THE REQUEST>
Copy every line of the listing below word for word, leaving out the pictures.

DATA>
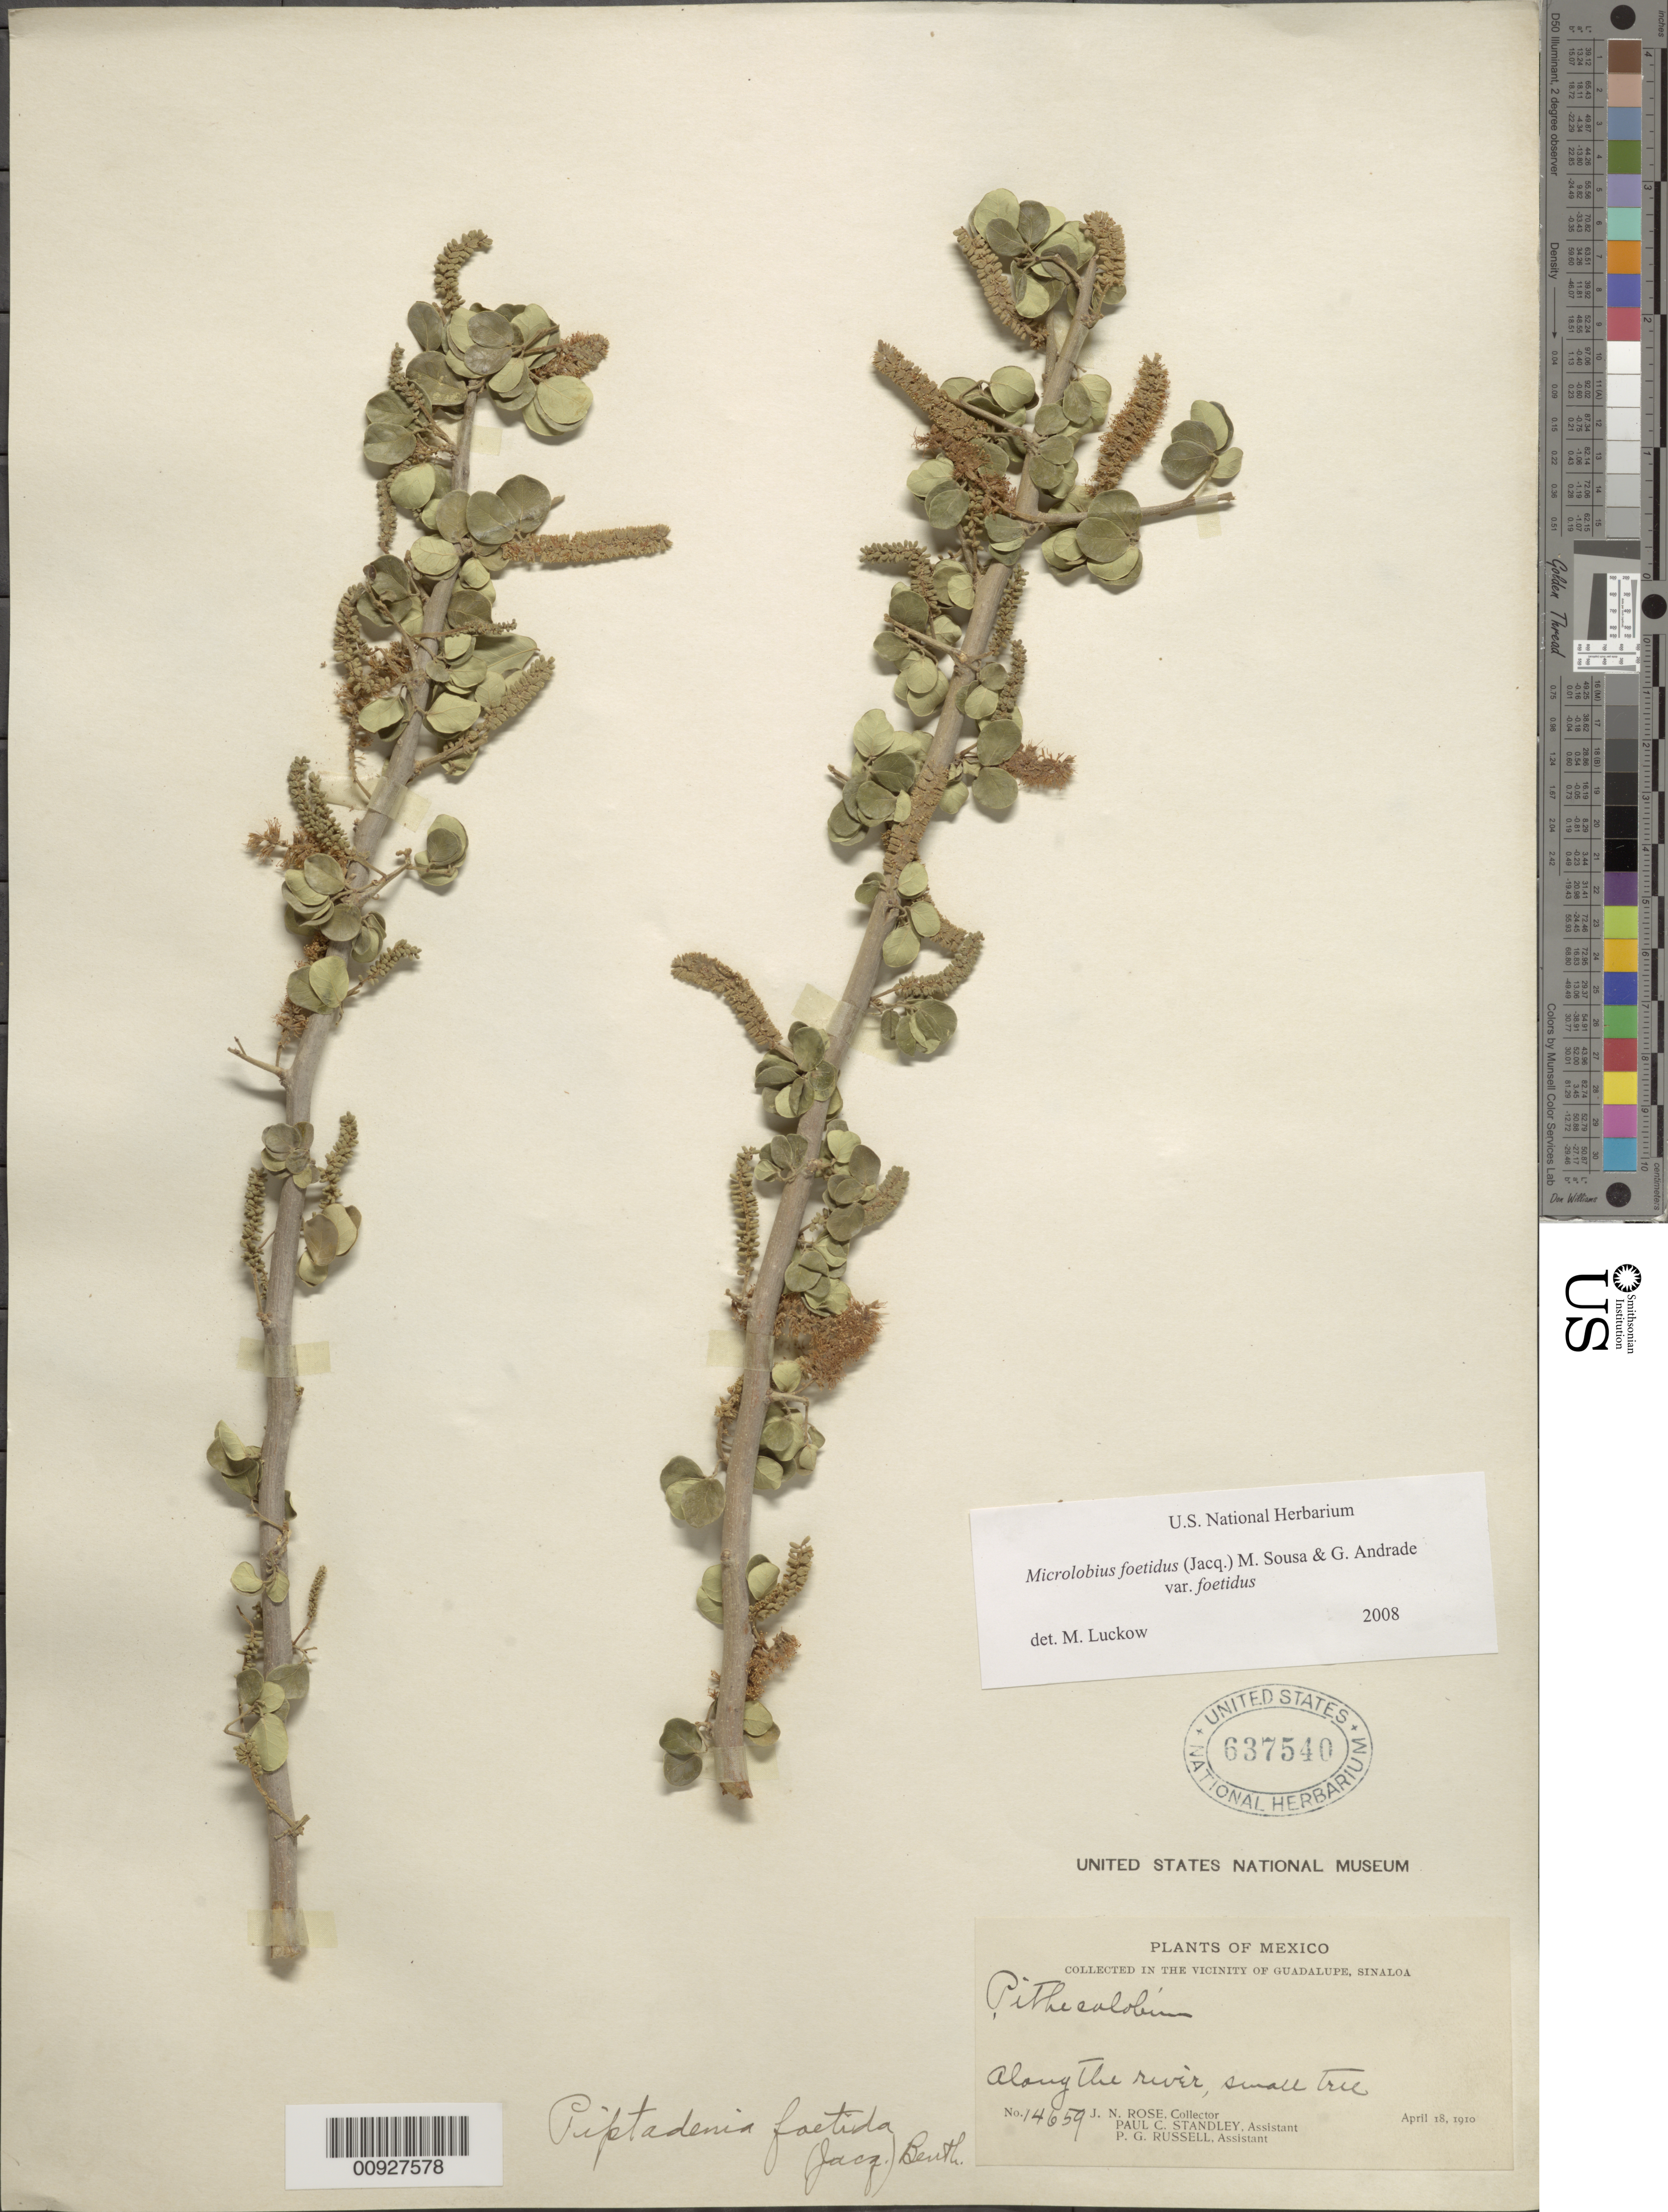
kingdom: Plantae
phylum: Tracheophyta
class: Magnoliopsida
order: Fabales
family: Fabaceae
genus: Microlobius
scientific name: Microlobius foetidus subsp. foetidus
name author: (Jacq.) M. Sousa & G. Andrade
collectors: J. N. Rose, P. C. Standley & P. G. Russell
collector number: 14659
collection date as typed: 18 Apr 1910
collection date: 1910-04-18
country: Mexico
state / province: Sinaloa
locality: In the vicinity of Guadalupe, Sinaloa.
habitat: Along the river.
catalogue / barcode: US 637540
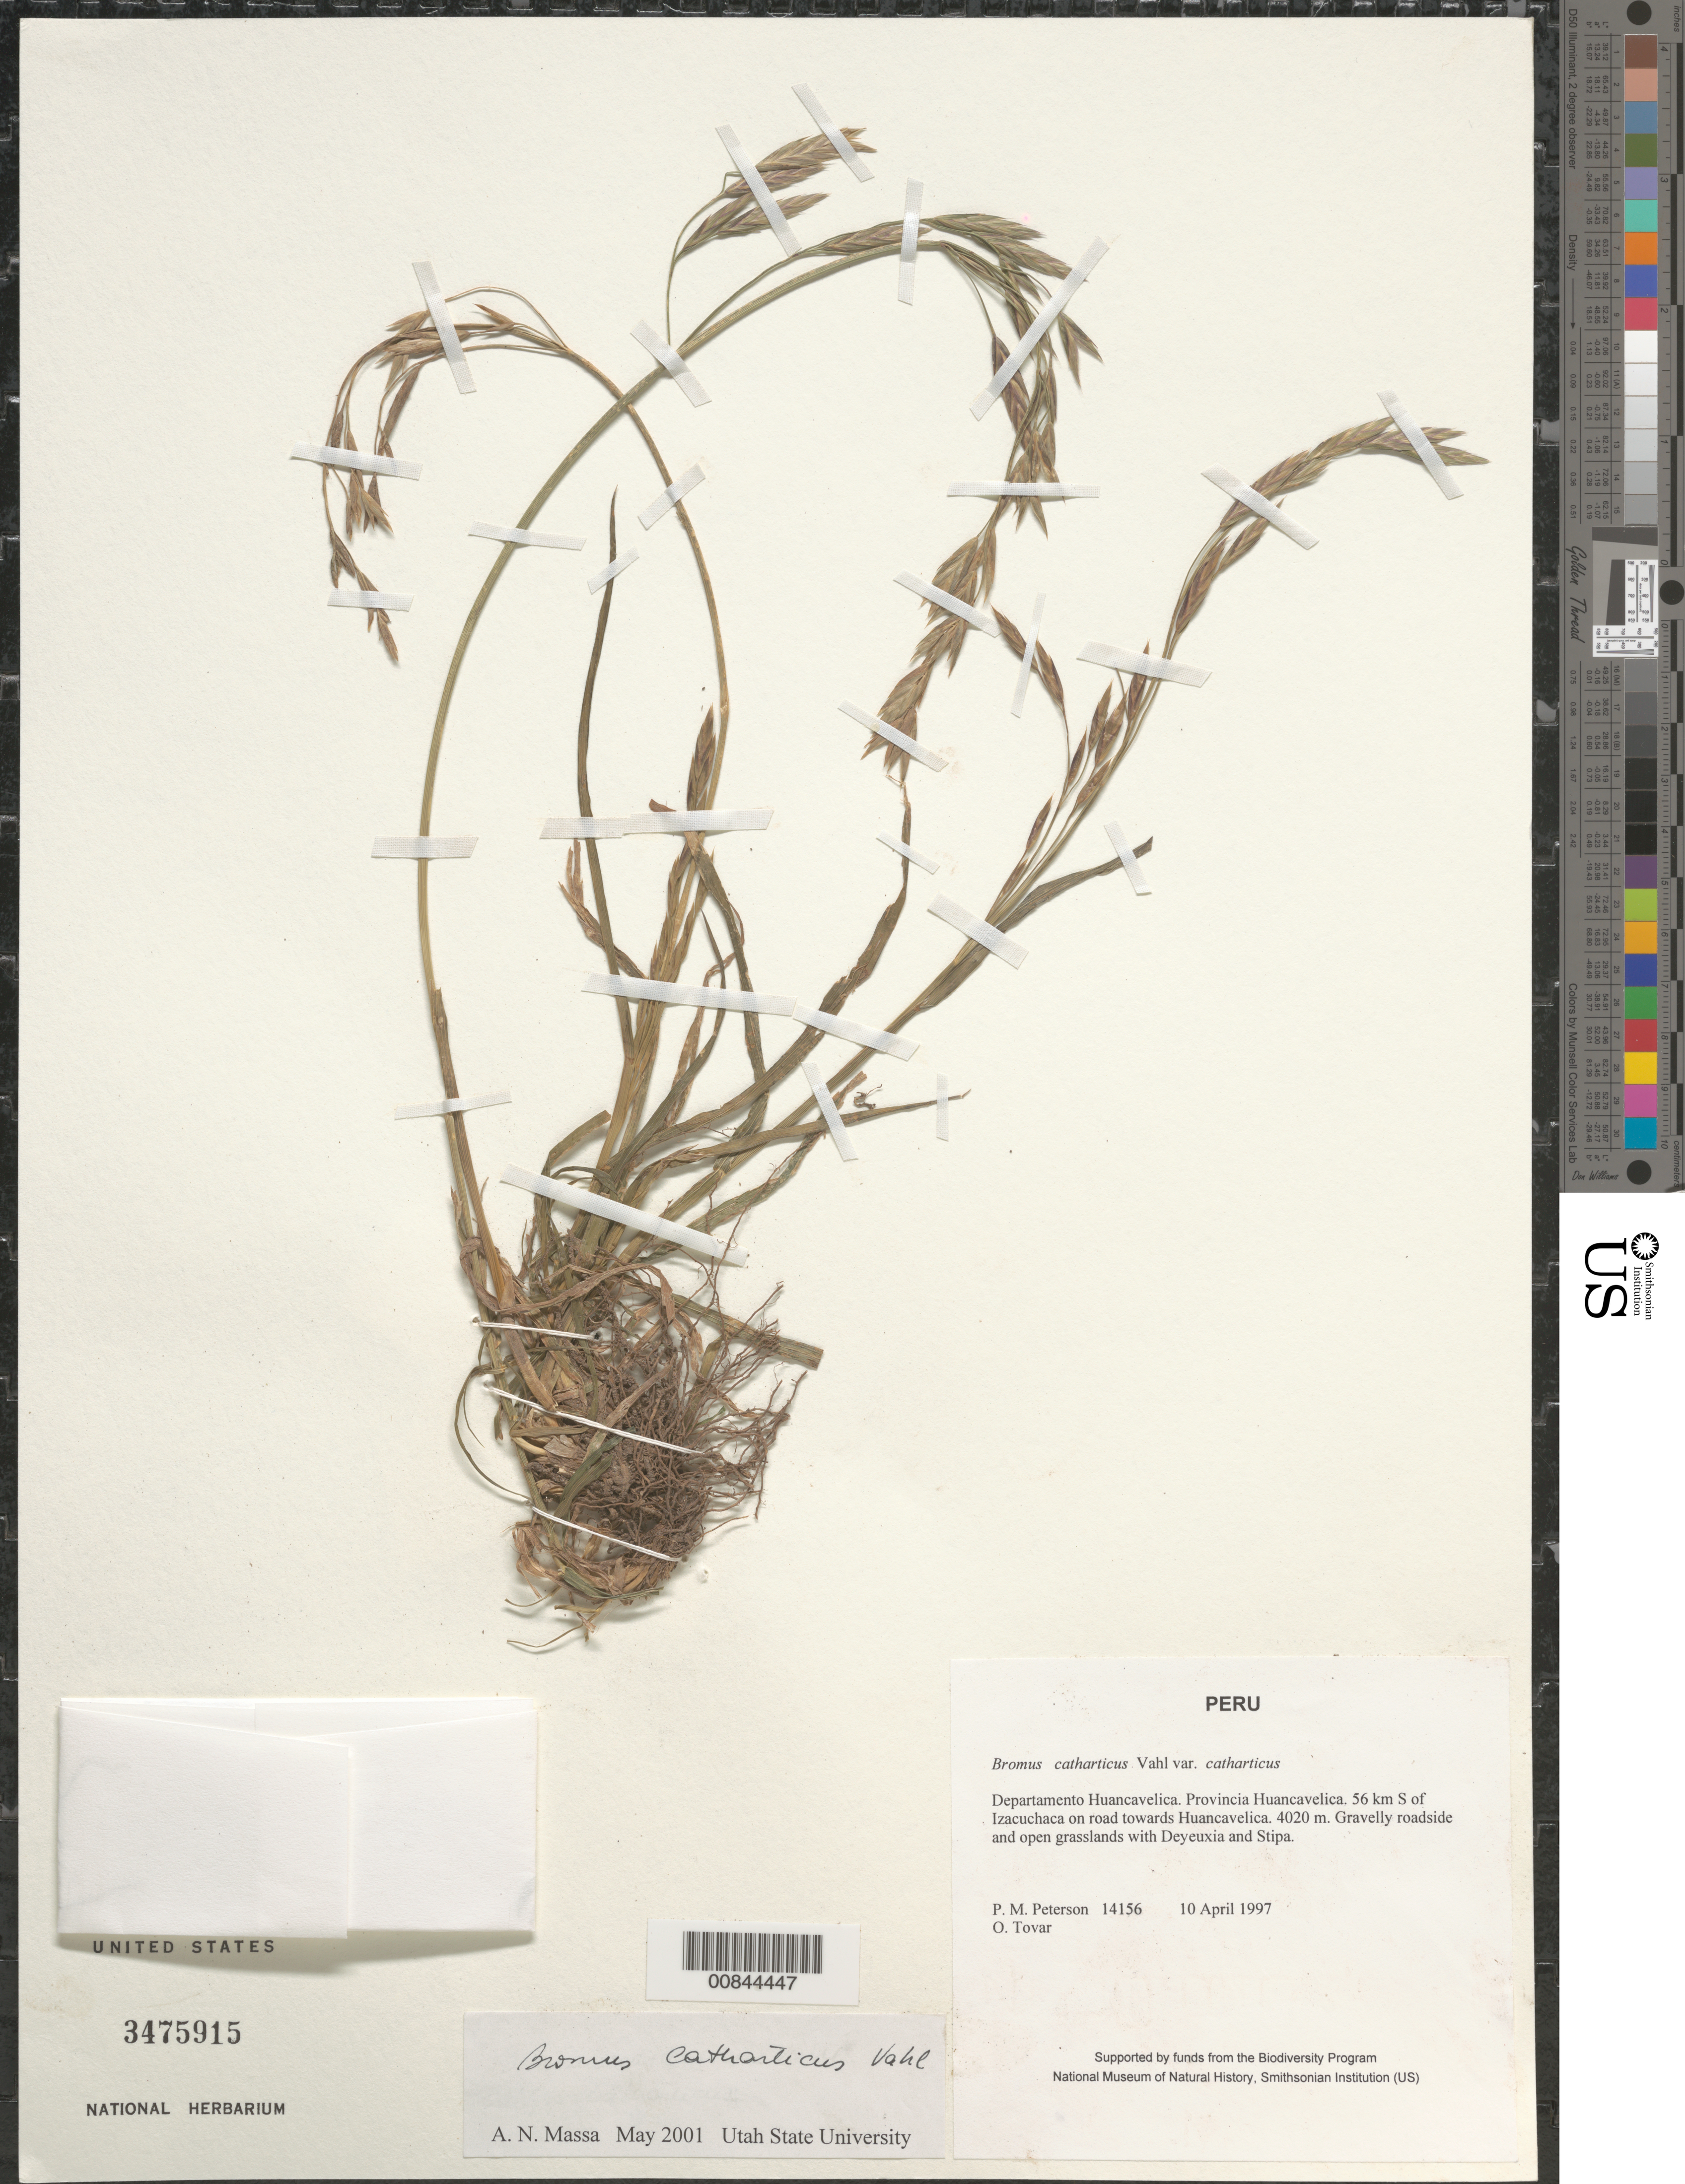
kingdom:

EXERCISE RESPONSE>
kingdom: Plantae
phylum: Tracheophyta
class: Magnoliopsida
order: Fabales
family: Fabaceae
genus: Microlobius
scientific name: Microlobius foetidus subsp. foetidus
name author: (Jacq.) M. Sousa & G. Andrade
collectors: J. N. Rose, P. C. Standley & P. G. Russell
collector number: 14659
collection date as typed: 18 Apr 1910
collection date: 1910-04-18
country: Mexico
state / province: Sinaloa
locality: In the vicinity of Guadalupe, Sinaloa.
habitat: Along the river.
catalogue / barcode: US 637540
kingdom:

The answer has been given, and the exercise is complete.